An odd fact about viruses and mammals, including human ones

In researching the Ebola virus, I came across an interesting fact. Our very existence, birth even, depends on a virus and an enzyme its DNA codes for.

Those easily bored with biology can page back or forth to something more interesting. Those with some curiosity, please bear with me.

A virus is essentially DNA or RNA, usually with a protein coat. RNA viruses include a ‘reverse transcriptase’ which takes advantage of the infected cell’s machinery and makes a DNA copy of the RNA. Once there is DNA with viral information present, other enzymes attempt to insert that DNA into the host cell. Once there, the host cell is usurped to create viral proteins specified by the viral DNA. Eventually a large number of viral particles are produced, the host cell lysed, and the virus goes on to infect other cells.

It is possible for the viral insertion to go slightly awry, leaving viral DNA in the host cell but not effective for viral reproduction. It is possible for one or more viral proteins to still be ‘read out’ from this DNA and produced in the host cell.
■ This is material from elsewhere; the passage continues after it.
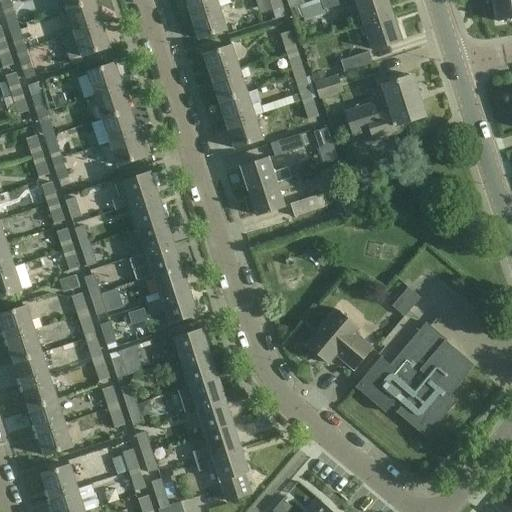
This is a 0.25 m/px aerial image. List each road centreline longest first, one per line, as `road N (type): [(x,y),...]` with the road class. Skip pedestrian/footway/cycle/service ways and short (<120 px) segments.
road 1 (residential): [(412,511),(271,392),(139,0)]
road 2 (tertiary): [(511,235),(454,62)]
It is possible for the above to occur in gametes – reproductive cells – of the host, and to be passed on to future generations. It is possible for this extra DNA to be transcribed, producing novel protein(s) based on the viral DNA.
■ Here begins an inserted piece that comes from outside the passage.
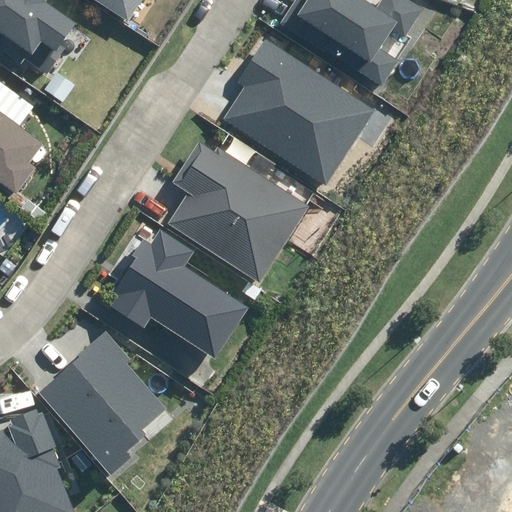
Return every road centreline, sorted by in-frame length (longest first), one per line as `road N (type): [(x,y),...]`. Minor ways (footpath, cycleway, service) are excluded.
road 1 (residential): [(0,332),(239,0)]
road 2 (secondary): [(336,511),(367,449),(511,233)]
Here you will find an article about this. I will summarize.

Mammals develop (embryogenesis) with the assistance of a placenta. The placenta invades the mother’s blood vessels to permit exchange of nutrients and wastes. (Mother becomes stomach and kidneys for the embryo.) The developing embryo will have half its DNA from the other parent – the father. It will produce proteins that the mother’s immune system has never seen – simple things like hair colour variants, and more complex things like blood type and predilection to health and/or disease.

If the mother’s immune system ‘sees’ these foreign proteins, it will attack them. To prevent this, the placenta must be impervious to white blood cells. White blood cells can penetrate between cells at their junctions. To prevent this, the outer layer of the placenta is ‘synctial.’ This means, there are no dividing cell walls: it’s all one big thin manifold-complex cell with many many nuclei, as required to manage that much cytoplasm.

The enzyme that makes it possible for the placenta boundary to be synctial is called synctin. It is coded for by a piece of DNA that is clearly viral in origin. Various mammals have different versions of this genomic necessity, implying that it was acquired several times in different lineages from distinct viruses.

So we owe our ‘birth right’ to a piece of viral DNA.

The complexity of life on earth is mind-boggling. The more I learn, the larger I estimate my ignorance to be.